General synthesis of yolk-shelled FexQy@Carbon (Q = S, Se, P) film for high performance anode of sodium-ion batteries

• Published in: Journal of alloys and compounds Vol. 901; p. 1
• Main Authors: Wang, Xiaojun, Li, Haichang, Xu, Changmeng, Sun, Hongran, Fan, Cheng, Song, Wenming, Li, Huifang, Gao, Jiangshan, Liu, Zhiming, He, Yan
• Format: Journal Article
• Language: English
• Published: Lausanne Elsevier B.V 25.04.2022; Elsevier BV
• Subjects: Anode; Anodes; Electrode materials; Flexible film; Flux density; General synthetic strategy; Ion storage; Iron; Phosphides; Pyrite; Selenium; Shells (structural forms); Sodium; Sodium-ion batteries; Synthesis; Yolk-shelled FexQy@C nanofibers; General synthetic strategy; Yolk-shelled FexQy@C nanofibers; Anode; Flexible film; Sodium-ion batteries
• ISSN: 0925-8388; 1873-4669
• DOI: 10.1016/j.jallcom.2021.163577

Sodium-ion batteries (SIBs) have attracted widespread attention because of the economic benefit of low-cost and abundance of sodium resources. Iron-based electrodes (sulfide, selenide and phosphide) that operate through conversion mechanism have shown huge potential for excellent sodium-ion storage. However, the problems related with serious volume expansion and lack of general synthesis methods of iron-based materials shorten the cycle life and hindered their application in SIBs. Herein, a general synthetic strategy of electrospinning process was developed to achieve the yolk-shelled FexQy@C (Q = S, Se and P) film for binder-free anode of high-performance SIBs. Such method has more precursor materials to choose from and is highly scalable. More importantly, the designed electrodes have a unique yolk-shell structure and a three-dimensional conductive network.
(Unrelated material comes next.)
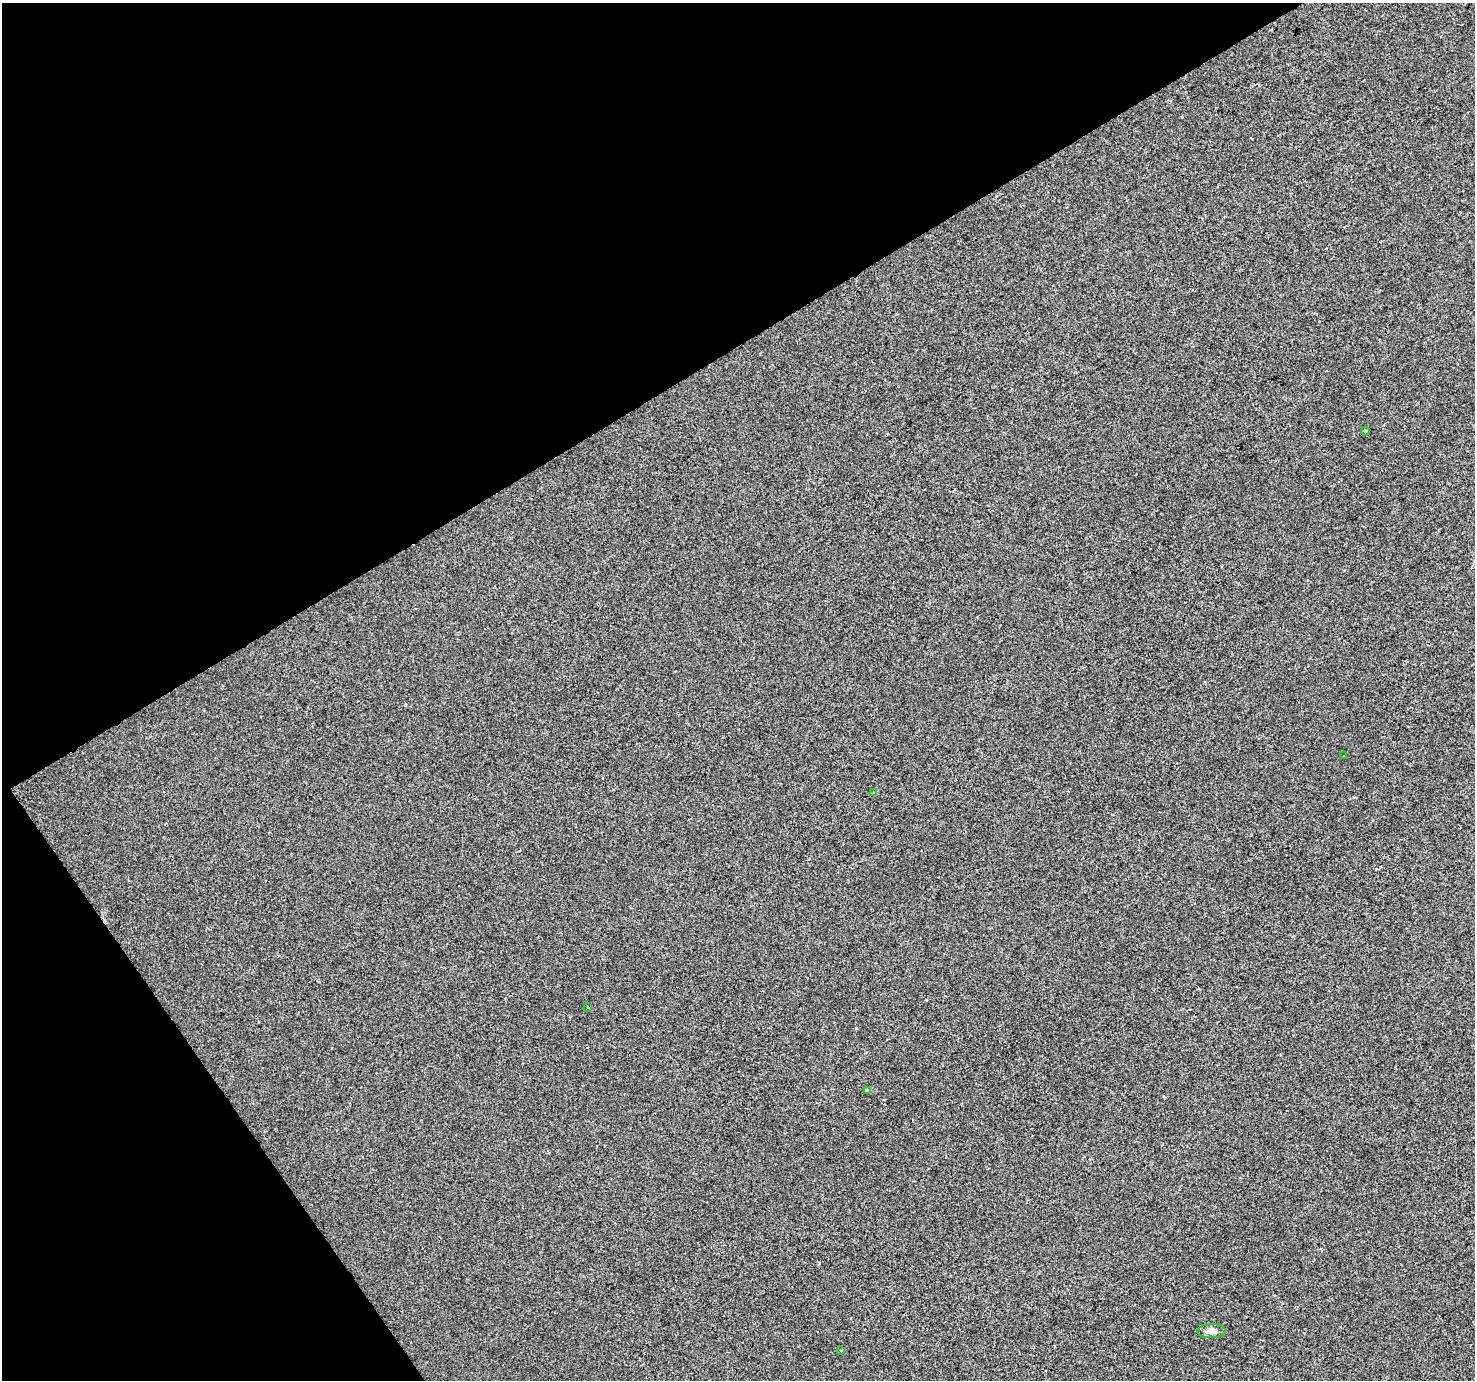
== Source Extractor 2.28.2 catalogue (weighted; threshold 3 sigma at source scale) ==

When applied as a binder-free anode of SIBs, all three samples exhibit outstanding sodium storage performance (FeS2@C-40: remaining 280 mAh g−1 after 400 cycles at 1 A g−1, Fe7Se8@C-40: remaining 186.5 mAh g−1 after 200 cycles at 0.1 A g−1 and FeP4@C-40: remaining 205 mAh g−1 after 1000 cycles at 0.5 A g−1). Therefore, the scalability and universality of this general synthetic strategy can open up a new direction for the exploration of high-energy density and flexible electrode materials. [Display omitted] •The electrodes were fabricated by general synthesis method.•Each FexQy@C nano-unit has a unique yolk-shell structure.•Yolk-shell structure offers space for volume change, keeping structure stability.•Three-dimensional carbon fibers network provides excellent electronic conductivity.•The binder-free electrode eliminates the use of binder and conductive agents.